Although he sold a few pictures, he had realised by his early thirties that with a wife and young family to support he wasn’t talented enough to earn a living from painting. However, he did discover that he had a flair for communication and from then on concentrated on his academic career. He had continued to paint for a couple of decades for pleasure and relaxation, but by the time of his retirement he hadn’t picked up a brush in years.

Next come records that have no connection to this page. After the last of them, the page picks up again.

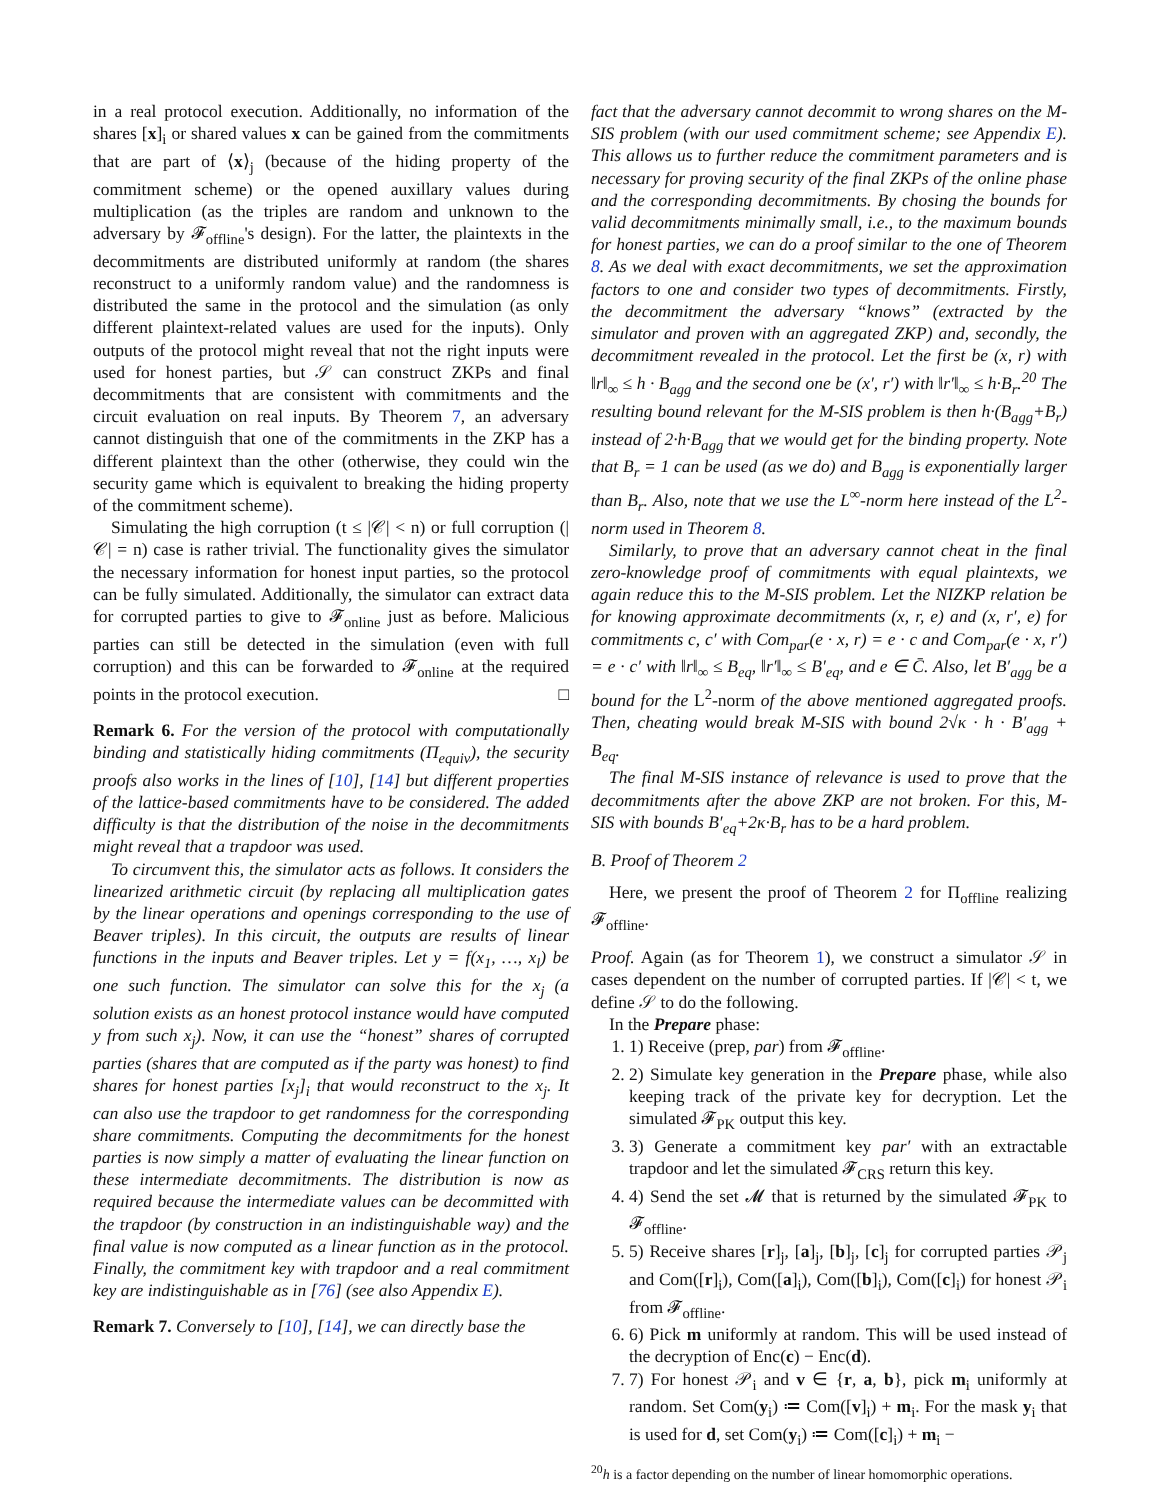in a real protocol execution. Additionally, no information of the shares [x]<sub>i</sub> or shared values x can be gained from the commitments that are part of ⟨x⟩<sub>j</sub> (because of the hiding property of the commitment scheme) or the opened auxillary values during multiplication (as the triples are random and unknown to the adversary by 𝓕<sub>offline</sub>'s design). For the latter, the plaintexts in the decommitments are distributed uniformly at random (the shares reconstruct to a uniformly random value) and the randomness is distributed the same in the protocol and the simulation (as only different plaintext-related values are used for the inputs). Only outputs of the protocol might reveal that not the right inputs were used for honest parties, but 𝒮 can construct ZKPs and final decommitments that are consistent with commitments and the circuit evaluation on real inputs. By Theorem 7, an adversary cannot distinguish that one of the commitments in the ZKP has a different plaintext than the other (otherwise, they could win the security game which is equivalent to breaking the hiding property of the commitment scheme).
Simulating the high corruption (t ≤ |𝒞| < n) or full corruption (|𝒞| = n) case is rather trivial. The functionality gives the simulator the necessary information for honest input parties, so the protocol can be fully simulated. Additionally, the simulator can extract data for corrupted parties to give to 𝓕<sub>online</sub> just as before. Malicious parties can still be detected in the simulation (even with full corruption) and this can be forwarded to 𝓕<sub>online</sub> at the required points in the protocol execution. □
Remark 6. For the version of the protocol with computationally binding and statistically hiding commitments (Π<sub>equiv</sub>), the security proofs also works in the lines of [10], [14] but different properties of the lattice-based commitments have to be considered. The added difficulty is that the distribution of the noise in the decommitments might reveal that a trapdoor was used.
To circumvent this, the simulator acts as follows. It considers the linearized arithmetic circuit (by replacing all multiplication gates by the linear operations and openings corresponding to the use of Beaver triples). In this circuit, the outputs are results of linear functions in the inputs and Beaver triples. Let y = f(x<sub>1</sub>, …, x<sub>l</sub>) be one such function. The simulator can solve this for the x<sub>j</sub> (a solution exists as an honest protocol instance would have computed y from such x<sub>j</sub>). Now, it can use the “honest” shares of corrupted parties (shares that are computed as if the party was honest) to find shares for honest parties [x<sub>j</sub>]<sub>i</sub> that would reconstruct to the x<sub>j</sub>. It can also use the trapdoor to get randomness for the corresponding share commitments. Computing the decommitments for the honest parties is now simply a matter of evaluating the linear function on these intermediate decommitments. The distribution is now as required because the intermediate values can be decommitted with the trapdoor (by construction in an indistinguishable way) and the final value is now computed as a linear function as in the protocol. Finally, the commitment key with trapdoor and a real commitment key are indistinguishable as in [76] (see also Appendix E).
Remark 7. Conversely to [10], [14], we can directly base the
fact that the adversary cannot decommit to wrong shares on the M-SIS problem (with our used commitment scheme; see Appendix E). This allows us to further reduce the commitment parameters and is necessary for proving security of the final ZKPs of the online phase and the corresponding decommitments. By chosing the bounds for valid decommitments minimally small, i.e., to the maximum bounds for honest parties, we can do a proof similar to the one of Theorem 8. As we deal with exact decommitments, we set the approximation factors to one and consider two types of decommitments. Firstly, the decommitment the adversary “knows” (extracted by the simulator and proven with an aggregated ZKP) and, secondly, the decommitment revealed in the protocol. Let the first be (x, r) with ‖r‖<sub>∞</sub> ≤ h · B<sub>agg</sub> and the second one be (x′, r′) with ‖r′‖<sub>∞</sub> ≤ h·B<sub>r</sub>.<sup>20</sup> The resulting bound relevant for the M-SIS problem is then h·(B<sub>agg</sub>+B<sub>r</sub>) instead of 2·h·B<sub>agg</sub> that we would get for the binding property. Note that B<sub>r</sub> = 1 can be used (as we do) and B<sub>agg</sub> is exponentially larger than B<sub>r</sub>. Also, note that we use the L<sup>∞</sup>-norm here instead of the L<sup>2</sup>-norm used in Theorem 8.
Similarly, to prove that an adversary cannot cheat in the final zero-knowledge proof of commitments with equal plaintexts, we again reduce this to the M-SIS problem. Let the NIZKP relation be for knowing approximate decommitments (x, r, e) and (x, r′, e) for commitments c, c′ with Com<sub>par</sub>(e · x, r) = e · c and Com<sub>par</sub>(e · x, r′) = e · c′ with ‖r‖<sub>∞</sub> ≤ B<sub>eq</sub>, ‖r′‖<sub>∞</sub> ≤ B′<sub>eq</sub>, and e ∈ C̄. Also, let B′<sub>agg</sub> be a bound for the L<sup>2</sup>-norm of the above mentioned aggregated proofs. Then, cheating would break M-SIS with bound 2√κ · h · B′<sub>agg</sub> + B<sub>eq</sub>.
The final M-SIS instance of relevance is used to prove that the decommitments after the above ZKP are not broken. For this, M-SIS with bounds B′<sub>eq</sub>+2κ·B<sub>r</sub> has to be a hard problem.
B. Proof of Theorem 2
Here, we present the proof of Theorem 2 for Π<sub>offline</sub> realizing 𝓕<sub>offline</sub>.
Proof. Again (as for Theorem 1), we construct a simulator 𝒮 in cases dependent on the number of corrupted parties. If |𝒞| < t, we define 𝒮 to do the following.
In the Prepare phase:
1. 1) Receive (prep, par) from 𝓕<sub>offline</sub>.
2. 2) Simulate key generation in the Prepare phase, while also keeping track of the private key for decryption. Let the simulated 𝓕<sub>PK</sub> output this key.
3. 3) Generate a commitment key par′ with an extractable trapdoor and let the simulated 𝓕<sub>CRS</sub> return this key.
4. 4) Send the set 𝓜 that is returned by the simulated 𝓕<sub>PK</sub> to 𝓕<sub>offline</sub>.
5. 5) Receive shares [r]<sub>j</sub>, [a]<sub>j</sub>, [b]<sub>j</sub>, [c]<sub>j</sub> for corrupted parties 𝒫<sub>j</sub> and Com([r]<sub>i</sub>), Com([a]<sub>i</sub>), Com([b]<sub>i</sub>), Com([c]<sub>i</sub>) for honest 𝒫<sub>i</sub> from 𝓕<sub>offline</sub>.
6. 6) Pick m uniformly at random. This will be used instead of the decryption of Enc(c) − Enc(d).
7. 7) For honest 𝒫<sub>i</sub> and v ∈ {r, a, b}, pick m<sub>i</sub> uniformly at random. Set Com(y<sub>i</sub>) ≔ Com([v]<sub>i</sub>) + m<sub>i</sub>. For the mask y<sub>i</sub> that is used for d, set Com(y<sub>i</sub>) ≔ Com([c]<sub>i</sub>) + m<sub>i</sub> −
<sup>20</sup> h is a factor depending on the number of linear homomorphic operations.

He explained all this to François, but she was insistent and said she was absolutely certain that once he started his ability would come flooding back. As she appeared to be adamant, and not wanting to offend such a beautiful young lady, he decided that the gentlemanly thing to do would be to accede to her request. However when he told her that he was willing to paint her in the nude as she desired, it was on the condition that there should be a chaperone present and that he was sure his daughter would be happy to do this. He also explained that as well as two or three sittings, he would need to take some photographs which he would give to her once the painting was completed to his satisfaction.

ooOoo

The painting was finally completed a couple of weeks before he was due to fly out to California for François’ wedding. The pose he wanted had been easy to decide. He particularly wanted to capture the aura and bloom of her flesh that had so captivated him when he first caught sight of her that summer evening in Paris. He placed her on a chair at a slight angle to the window with its westerly view across the park as if she was watching for her lover to return, with her legs crossed and her arms demurely in her lap. He chose a time of day when the sun was beginning to set so that her body appeared to glow against the darkness of the room in order to give an impression of the warmth of her flesh and the radiance of her personality.

He was surprised how easily he found it to capture her likeness, but he struggled with the skin tones, and it was only after several abortive attempts that he finally found the right mixture of colours. At last, however, he was happy with the result and allowed his daughter to view the finished picture, which he had kept hidden from her whilst he was working on it. To his delight, she said that in her opinion it was one of the best things he had ever done, and specifically commented on the remarkable quality of the flesh tones which seemed to glow with an inner light. This pleased him immensely since that was precisely what he had been hoping to capture.

Once he had finished making a few final touches he did something that might have seemed odd to the casual observer who might have expected him to continue painting now that he had rediscovered his talent. He threw away his brushes, palette and tubes of paint, and vowed never to paint again. This would be his final statement in paint because he knew that he could never again hope to capture the essence of a person so perfectly. It was his one and only masterpiece, not because of his skill and expertise, but because of the particular and special character of the subject. It was as much her work as his, and it was painted with love. It said everything he had ever wished to say in paint about the beauty of the human soul, which is the quality that all the best portraits seek to portray.

ooOoo

He has continued to live in Paris, and now in his old age he will often be found sitting in a chair looking out over the city where he first discovered love. If you asked him what he was thinking he might reply that he was dreaming of a special evening when he saw someone who embodied the elemental spirit of that wonderful and uniquely beautiful city.